Transforming Children and Young People’s Mental Health Provision

Mental health problems affect a significant number of children and young people, with the most recent data suggesting that one in ten children and young people has some form of clinically diagnosable mental health disorder. This means around 850,000 children and young people may a diagnosable mental health disorder in the UK today.

Children and young people with mental health problems are more likely to have negative experiences early on that can damage their life chances as they grow towards adulthood. This affects education, relationships, health, future employment and income.
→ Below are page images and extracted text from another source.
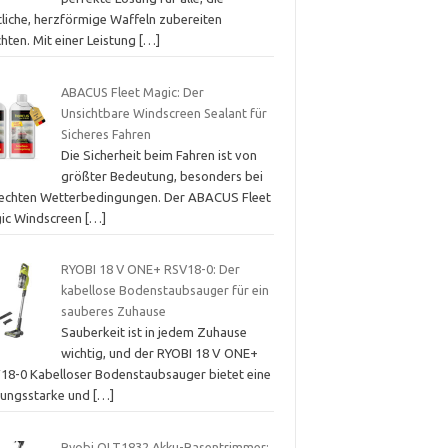
tliche, herzförmige Waffeln zubereiten
hten. Mit einer Leistung
[…]
ABACUS Fleet Magic: Der
Unsichtbare Windscreen Sealant für
Sicheres Fahren
Die Sicherheit beim Fahren ist von
größter Bedeutung, besonders bei
lechten Wetterbedingungen. Der ABACUS Fleet
ic Windscreen
[…]
RYOBI 18 V ONE+ RSV18-0: Der
kabellose Bodenstaubsauger für ein
sauberes Zuhause
Sauberkeit ist in jedem Zuhause
wichtig, und der RYOBI 18 V ONE+
18-0 Kabelloser Bodenstaubsauger bietet eine
stungsstarke und
[…]
Ryobi OLT1832 Akku-Rasentrimmer:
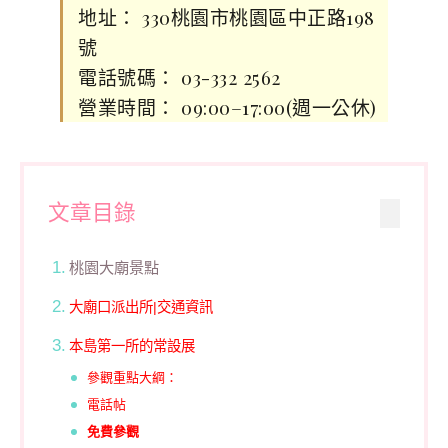
地址： 330桃園市桃園區中正路198
號
電話號碼： 03-332 2562
營業時間： 09:00–17:00(週一公休)
文章目錄
桃園大廟景點
大廟口派出所|交通資訊
本島第一所的常設展
參觀重點大綱：
電話帖
免費參觀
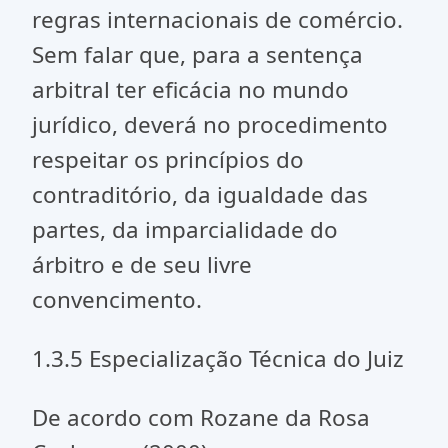
regras internacionais de comércio.
Sem falar que, para a sentença
arbitral ter eficácia no mundo
jurídico, deverá no procedimento
respeitar os princípios do
contraditório, da igualdade das
partes, da imparcialidade do
árbitro e de seu livre
convencimento.
1.3.5 Especialização Técnica do Juiz
De acordo com Rozane da Rosa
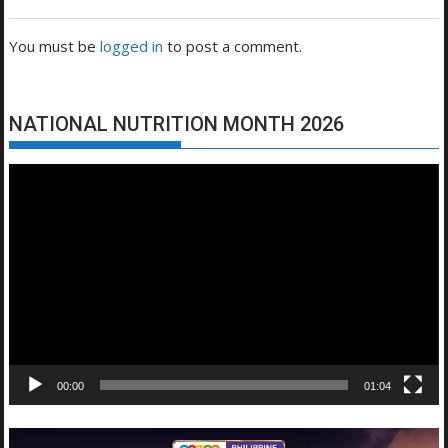
You must be
logged in
to post a comment.
NATIONAL NUTRITION MONTH 2026
Video
Player
00:00
01:04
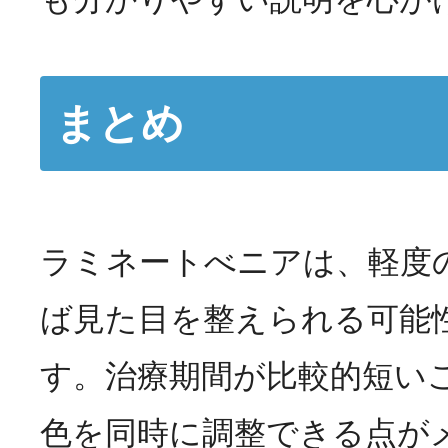
まとめ
ラミネートべニアは、軽度
ば見た目を整えられる可能
す。治療期間が比較的短い
色を同時に調整できる点が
Some of my own constituents have had difficulties in accessing mental health services for their children. In some cases, support from the NHS is only available when problems get very serious, is not consistently available across the country, and young people can sometimes wait too long to receive that support. Some schools and colleges find it difficult to offer enough help.
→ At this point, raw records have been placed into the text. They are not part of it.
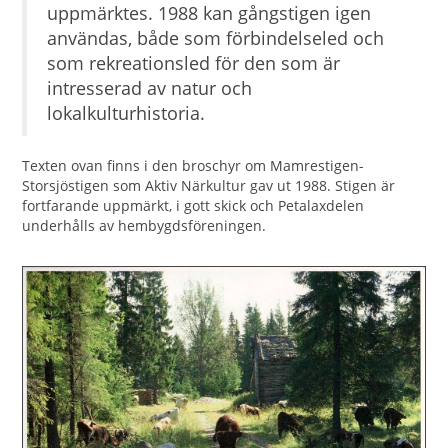
uppmärktes. 1988 kan gångstigen igen
användas, både som förbindelseled och
som rekreationsled för den som är
intresserad av natur och
lokalkulturhistoria.
Texten ovan finns i den broschyr om Mamrestigen-
Storsjöstigen som Aktiv Närkultur gav ut 1988. Stigen är
fortfarande uppmärkt, i gott skick och Petalaxdelen
underhålls av hembygdsföreningen.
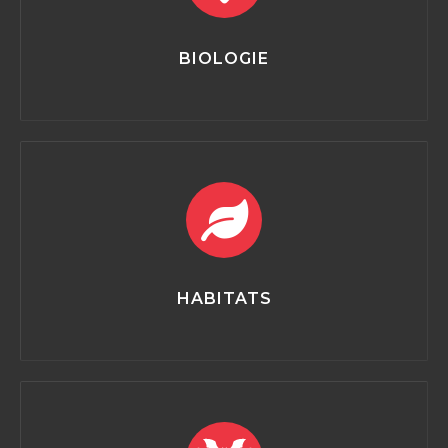
BIOLOGIE
HABITATS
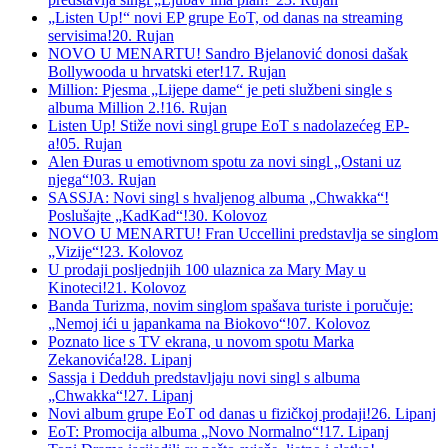
„Listen Up!“ novi EP grupe EoT, od danas na streaming
servisima!
20. Rujan
NOVO U MENARTU! Sandro Bjelanović donosi dašak
Bollywooda u hrvatski eter!
17. Rujan
Million: Pjesma „Lijepe dame“ je peti službeni single s
albuma Million 2.!
16. Rujan
Listen Up! Stiže novi singl grupe EoT s nadolazećeg EP-
a!
05. Rujan
Alen Đuras u emotivnom spotu za novi singl „Ostani uz
njega“!
03. Rujan
SASSJA: Novi singl s hvaljenog albuma „Chwakka“!
Poslušajte „KadKad“!
30. Kolovoz
NOVO U MENARTU! Fran Uccellini predstavlja se singlom
„Vizije“!
23. Kolovoz
U prodaji posljednjih 100 ulaznica za Mary May u
Kinoteci!
21. Kolovoz
Banda Turizma, novim singlom spašava turiste i poručuje:
„Nemoj ići u japankama na Biokovo“!
07. Kolovoz
Poznato lice s TV ekrana, u novom spotu Marka
Zekanovića!
28. Lipanj
Sassja i Dedduh predstavljaju novi singl s albuma
„Chwakka“!
27. Lipanj
Novi album grupe EoT od danas u fizičkoj prodaji!
26. Lipanj
EoT: Promocija albuma „Novo Normalno“!
17. Lipanj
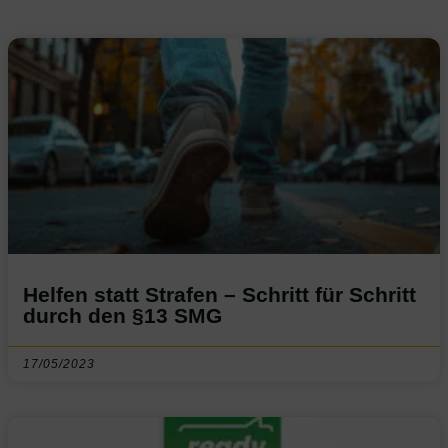
Helfen statt Strafen – Schritt für Schritt
durch den §13 SMG
17/05/2023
I strongly support the Government’s Green Paper which sets out measures to improve mental health support for children and young people.
The Green Paper focuses on earlier intervention and prevention, especially through schools and colleges.
The proposals include:
• Every school will have a designated, senior person responsible for co-ordinating counselling services and other forms of support.
• Recruiting thousands of professionals to form new mental health support teams, which will dramatically expand the range of treatments that can be offered in or near schools and colleges.
• Piloting a new waiting time standard in some areas for children to be seen within four weeks by a psychiatrist or other mental health professional if they need it.
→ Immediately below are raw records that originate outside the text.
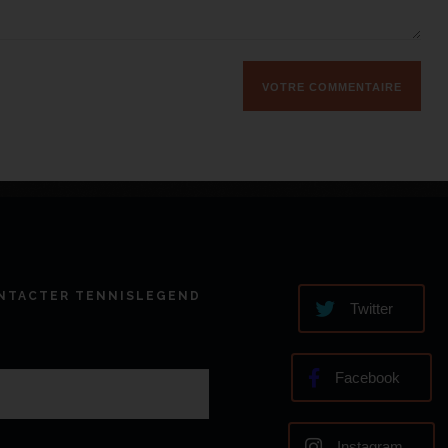
NTACTER TENNISLEGEND
Twitter
Facebook
Instagram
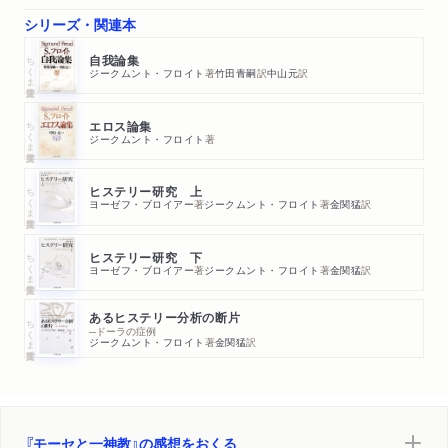
シリーズ・関連本
ちくま学芸文庫
自我論集
ジークムント・フロイト
著
竹田青嗣
訳
中山元
訳
ちくま学芸文庫
エロス論集
ジークムント・フロイト
著
ちくま学芸文庫
ヒステリー研究 上
ヨーゼフ・ブロイアー
著
ジークムント・フロイト
著
金関猛
訳
ちくま学芸文庫
ヒステリー研究 下
ヨーゼフ・ブロイアー
著
ジークムント・フロイト
著
金関猛
訳
あるヒステリー分析の断片
ちくま学芸文庫
─ドーラの症例
ジークムント・フロイト
著
金関猛
訳
『モーセと一神教』の感想をおくる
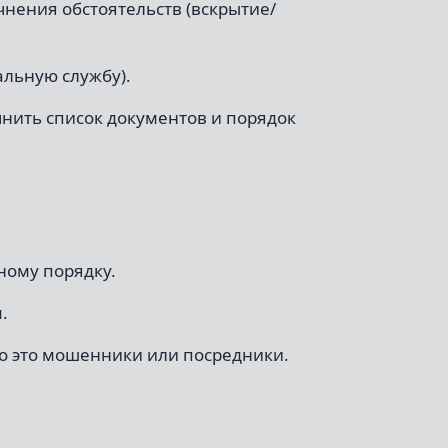
чнения обстоятельств (вскрытие/
альную службу).
чнить список документов и порядок
ому порядку.
.
то это мошенники или посредники.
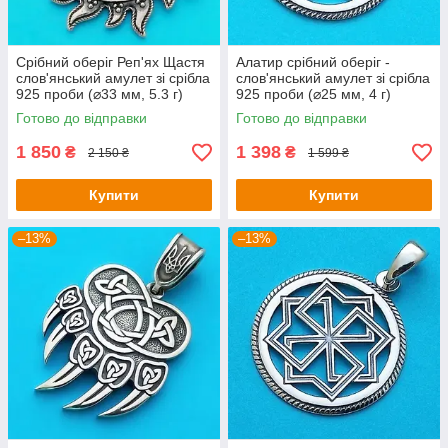
Срібний оберіг Реп'ях Щастя
Алатир срібний оберіг -
слов'янський амулет зі срібла
слов'янський амулет зі срібла
925 проби (⌀33 мм, 5.3 г)
925 проби (⌀25 мм, 4 г)
Готово до відправки
Готово до відправки
1 850
1 398
₴
₴
2 150 ₴
1 599 ₴
Купити
Купити
–13%
–13%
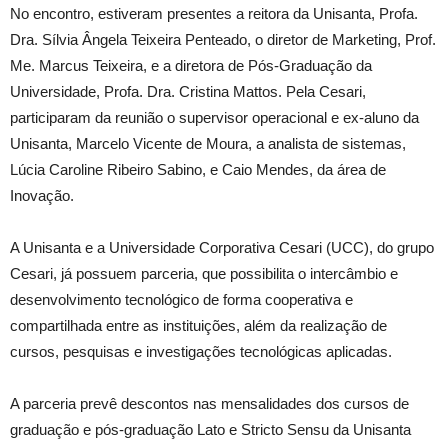
No encontro, estiveram presentes a reitora da Unisanta, Profa.
Dra. Sílvia Ângela Teixeira Penteado, o diretor de Marketing, Prof.
Me. Marcus Teixeira, e a diretora de Pós-Graduação da
Universidade, Profa. Dra. Cristina Mattos. Pela Cesari,
participaram da reunião o supervisor operacional e ex-aluno da
Unisanta, Marcelo Vicente de Moura, a analista de sistemas,
Lúcia Caroline Ribeiro Sabino, e Caio Mendes, da área de
Inovação.
A Unisanta e a Universidade Corporativa Cesari (UCC), do grupo
Cesari, já possuem parceria, que possibilita o intercâmbio e
desenvolvimento tecnológico de forma cooperativa e
compartilhada entre as instituições, além da realização de
cursos, pesquisas e investigações tecnológicas aplicadas.
A parceria prevê descontos nas mensalidades dos cursos de
graduação e pós-graduação Lato e Stricto Sensu da Unisanta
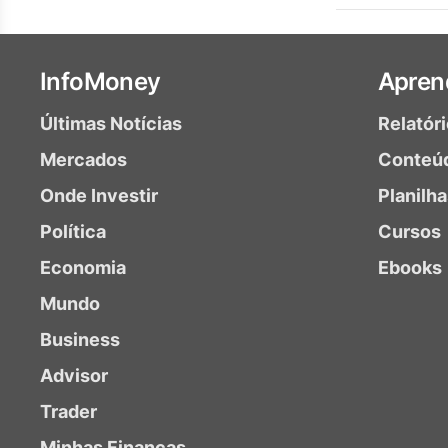
InfoMoney
Apren
Últimas Notícias
Relatór
Mercados
Conteú
Onde Investir
Planilh
Política
Cursos
Economia
Ebooks
Mundo
Business
Advisor
Trader
Minhas Finanças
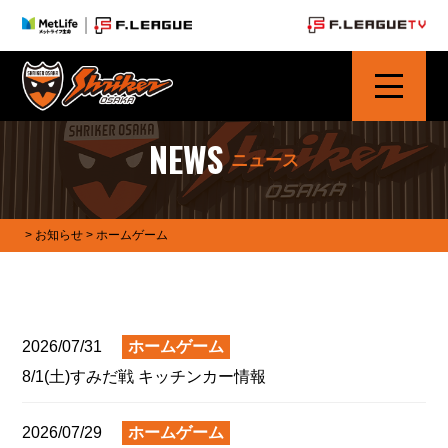
シュライカー大阪 | SHRIKER OSAKA
NEWS
ニュース
>
お知らせ
> ホームゲーム
2026/07/31
ホームゲーム
8/1(土)すみだ戦 キッチンカー情報
2026/07/29
ホームゲーム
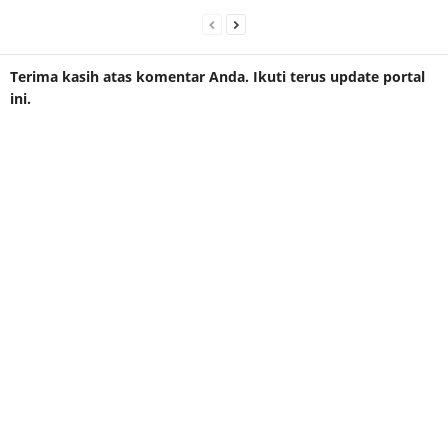
Terima kasih atas komentar Anda. Ikuti terus update portal
ini.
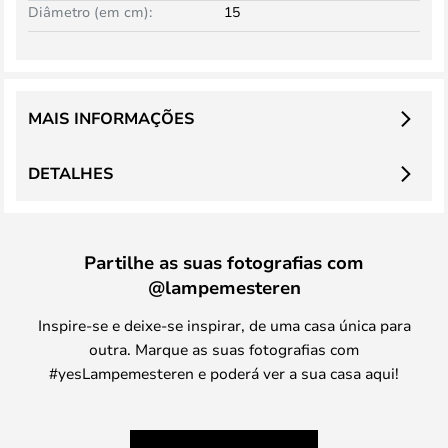
Diâmetro (em cm):
15
MAIS INFORMAÇÕES
DETALHES
Partilhe as suas fotografias com
@lampemesteren
Inspire-se e deixe-se inspirar, de uma casa única para
outra. Marque as suas fotografias com
#yesLampemesteren e poderá ver a sua casa aqui!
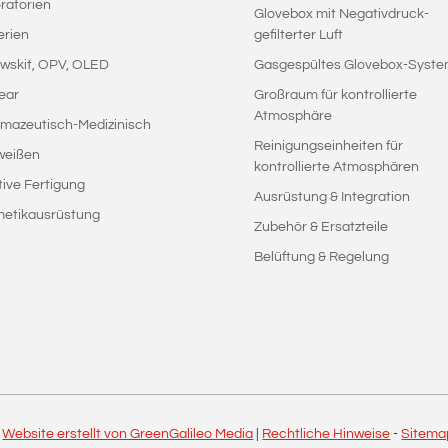
ratorien
Glovebox mit Negativdruck-
erien
gefilterter Luft
wskit, OPV, OLED
Gasgespültes Glovebox-Syst
ear
Großraum für kontrollierte
Atmosphäre
mazeutisch-Medizinisch
Reinigungseinheiten für
weißen
kontrollierte Atmosphären
tive Fertigung
Ausrüstung & Integration
etikausrüstung
Zubehör & Ersatzteile
Belüftung & Regelung
|
Website erstellt von GreenGalileo Media
|
Rechtliche Hinweise
-
Sitema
I encourage parents, teachers, medical professional and anyone with an interest to contribute to the consultation which closes on 2 March 2018.
You can access the consultation at: https://engage.dh.gov.uk/youngmentalhealth/children-and-young-peoples-mental-health-consultation/

I would also ask that any constituents who are having difficulties in accessing mental health services for their children contact me directly.

1 Comment

  1. Epikouros
    December 6, 2017

    Mental health provision like all healthcare provision is under considerable strain. Medical advances in diagnosis and treatment, changing social attitudes and inadequate means of provision and funding are the factors why. The first one is not something that we can do anything about(although I have serious misgivings about the competence of how some of it is applied) and rightly so but the other two are things that need to be addressed. We wont because not enough are convinced we should or at least not in a way that will make improvements. So the fate of mental health care and the rest of the NHS is ordained. As taxpayers money ceases to keep up with demand, which it is already struggling to, then the NHS will become more and more not fit for purpose.